The AGE from Nostoc sp. KVJ10 was successfully expressed as a soluble, His-tagged protein in E. coli BL21 Star (DE3) cells. It could be purified in one step by affinity chromatography, giving a yield of purified protein of up to 40 mg per litre of culture when grown in LB medium or 87 mg per litre of culture when using TB medium (data not shown). Gel filtration showed that nAGE10 was present as a dimer, and a melting temperature of 72.3°C was determined by DSC. The SDS–PAGE gel and the chromatograms from the gel-filtration and DSC experiments are presented in the supporting information. Together with BoAGE and SynAGE, nAGE10 is the third report of a high-yielding AGE that does not form inclusion bodies when expressed without chaperones (Datta, 1970; Klermund et al., 2013, 2015; Lee, Chien et al., 2007; Maru et al., 1996; Sola-Carvajal et al., 2012; Tabata et al., 2002).

3.7. Verification of nAGE10 activity

In order to verify that the purified nAGE10 was active, a one-pot, coupled reaction with AsNAL was performed and the production of Neu5Ac was detected by the TBA assay (Fig. 7). The reaction was performed at 25°C, according to the optimal working conditions for the NAL. The yield from the condensation reaction using ManNAc as a substrate (`No AGE'; grey bar) was defined as 100% for the purposes of comparison with the coupled reaction. The results show that the synthesis of Neu5Ac from GlcNAc is possible and that 40% of the maximum yield could be achieved under the assay conditions. It is worth noting that different conditions can give a much higher yield (data not shown). For the condensation reaction, the presence of active AGE (i.e. with ATP) reduces the yield starting from ManNAc by 28%, showing that nAGE10 is active in both directions. AGE will initially speed up the formation of GlcNAc; however, when the NAL uses more of the ManNAc then the production of ManNAc by the AGE will increase. The incubation times used will determine how severe this effect is. In the absence of ATP, only a fraction of Neu5Ac could be synthetized from GlcNAc, while the condensation reaction was not affected.
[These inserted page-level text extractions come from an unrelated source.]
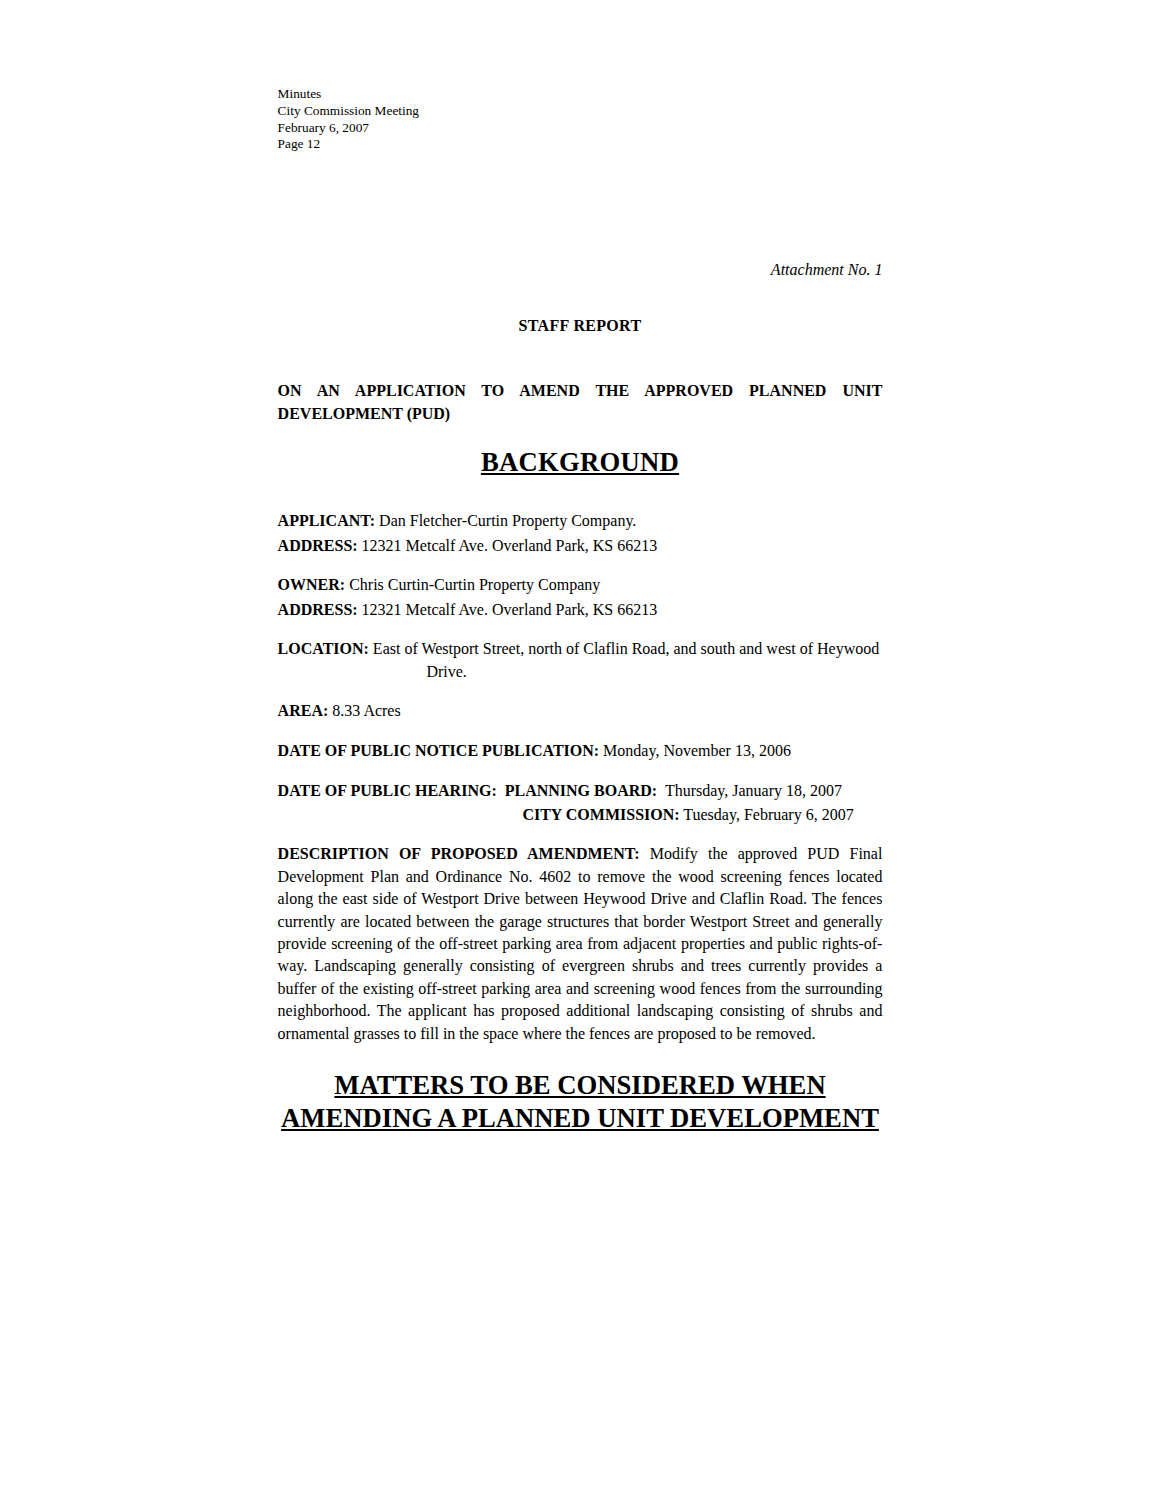Minutes
City Commission Meeting
February 6, 2007
Page 12
Attachment No. 1
STAFF REPORT
On an application to amend the approved planned unit development (PUD)
BACKGROUND
APPLICANT: Dan Fletcher-Curtin Property Company.
ADDRESS: 12321 Metcalf Ave. Overland Park, KS 66213
OWNER: Chris Curtin-Curtin Property Company
ADDRESS: 12321 Metcalf Ave. Overland Park, KS 66213
LOCATION: East of Westport Street, north of Claflin Road, and south and west of Heywood Drive.
AREA: 8.33 Acres
DATE OF PUBLIC NOTICE PUBLICATION: Monday, November 13, 2006
DATE OF PUBLIC HEARING: PLANNING BOARD: Thursday, January 18, 2007
CITY COMMISSION: Tuesday, February 6, 2007
DESCRIPTION OF PROPOSED AMENDMENT: Modify the approved PUD Final Development Plan and Ordinance No. 4602 to remove the wood screening fences located along the east side of Westport Drive between Heywood Drive and Claflin Road. The fences currently are located between the garage structures that border Westport Street and generally provide screening of the off-street parking area from adjacent properties and public rights-of-way. Landscaping generally consisting of evergreen shrubs and trees currently provides a buffer of the existing off-street parking area and screening wood fences from the surrounding neighborhood. The applicant has proposed additional landscaping consisting of shrubs and ornamental grasses to fill in the space where the fences are proposed to be removed.
MATTERS TO BE CONSIDERED WHEN AMENDING A PLANNED UNIT DEVELOPMENT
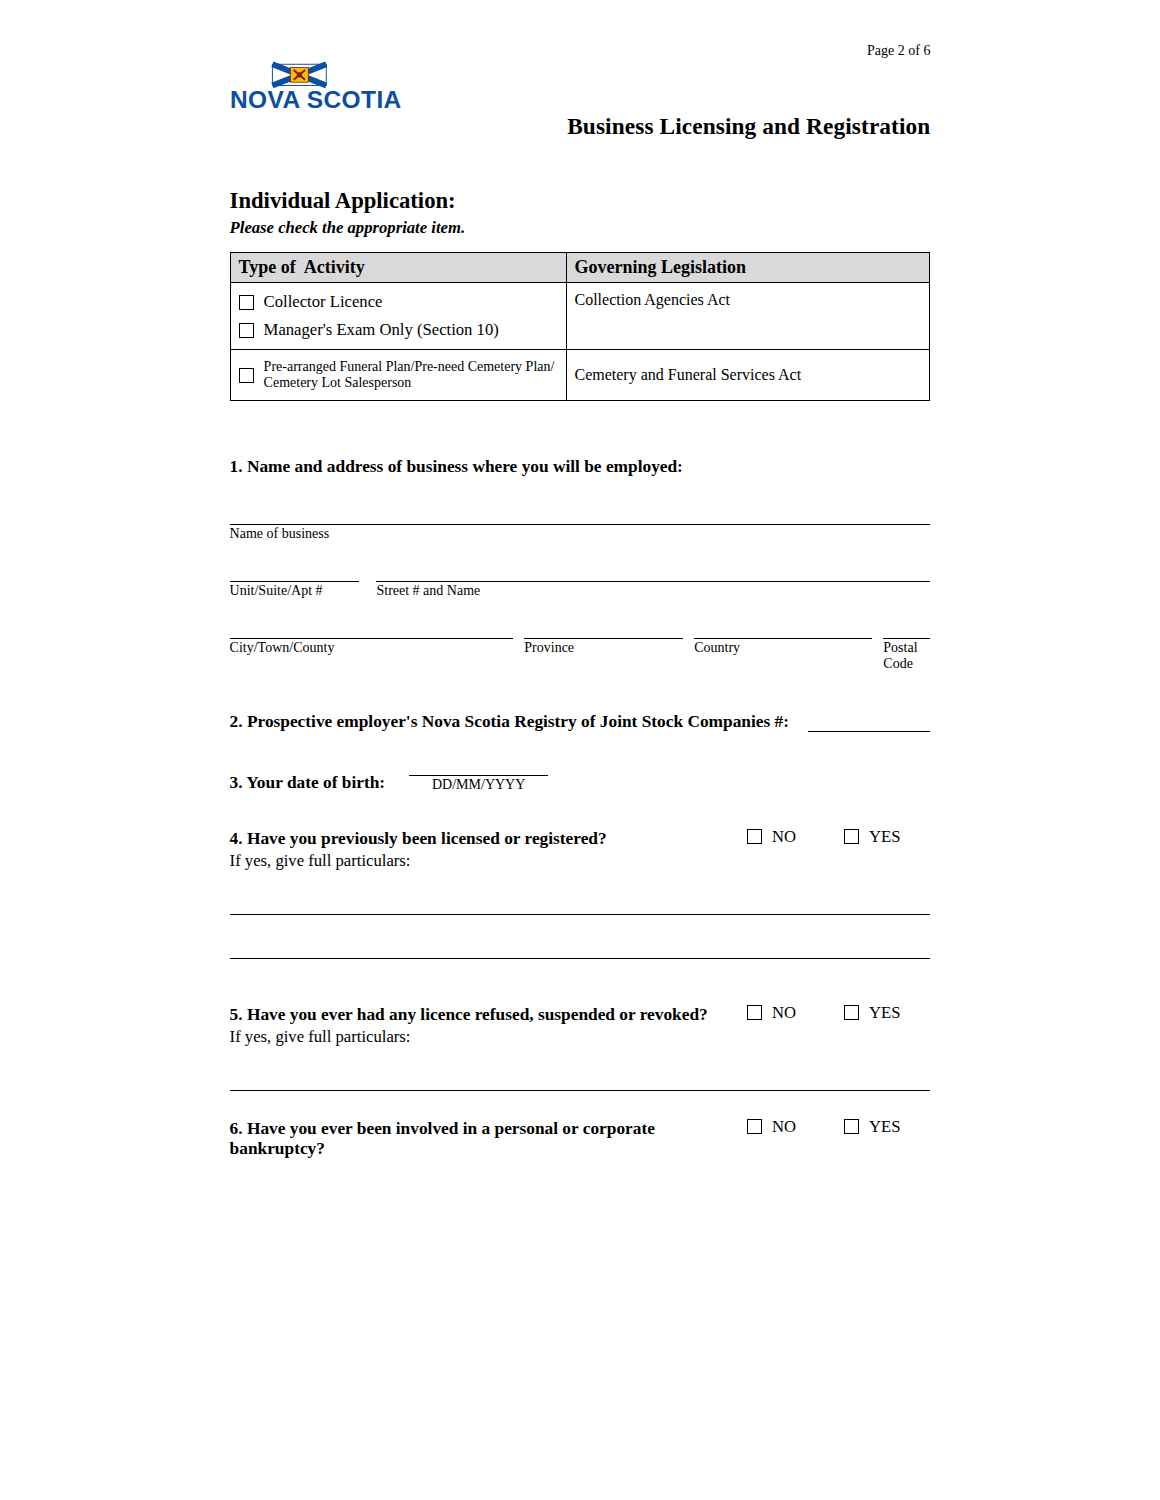Page 2 of 6
NOVA SCOTIA
Business Licensing and Registration
Individual Application:
Please check the appropriate item.
| Type of Activity | Governing Legislation |
| --- | --- |
| Collector Licence Manager's Exam Only (Section 10) | Collection Agencies Act |
| Pre-arranged Funeral Plan/Pre-need Cemetery Plan/ Cemetery Lot Salesperson | Cemetery and Funeral Services Act |
1. Name and address of business where you will be employed:
Name of business
Unit/Suite/Apt #
Street # and Name
City/Town/County
Province
Country
Postal Code
2. Prospective employer's Nova Scotia Registry of Joint Stock Companies #:
3. Your date of birth:
DD/MM/YYYY
4. Have you previously been licensed or registered?
NO YES
If yes, give full particulars:
5. Have you ever had any licence refused, suspended or revoked?
NO YES
If yes, give full particulars:
6. Have you ever been involved in a personal or corporate bankruptcy?
NO YES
Figure 7 Synthesis of Neu5Ac by coupled epimerase–aldolase reactions. (a) Reaction scheme for the coupled reaction. Each reaction is performed using either GlcNAc or ManNAc as a substrate. 1: the reaction is performed in the absence of AsNAL and thus only the epimerization reaction occurs. 2: the reaction is performed in the absence of AGE and thus only the condensation reaction occurs. 3: the reaction is performed in the absence of ATP, affecting the epimerization reaction. 4: complete coupled reaction. (b) Detection of Neu5Ac by the TBA assay for reactions 1–4, using either GlcNAc (grey) or ManNAc (black) as a substrate. Production of Neu5Ac is expressed as percentage of the amount produced for the condensation reaction alone (2) using ManNAc as a substrate (grey bar). The reactions were performed at room temperature (25°C) with an incubation time of 1 h.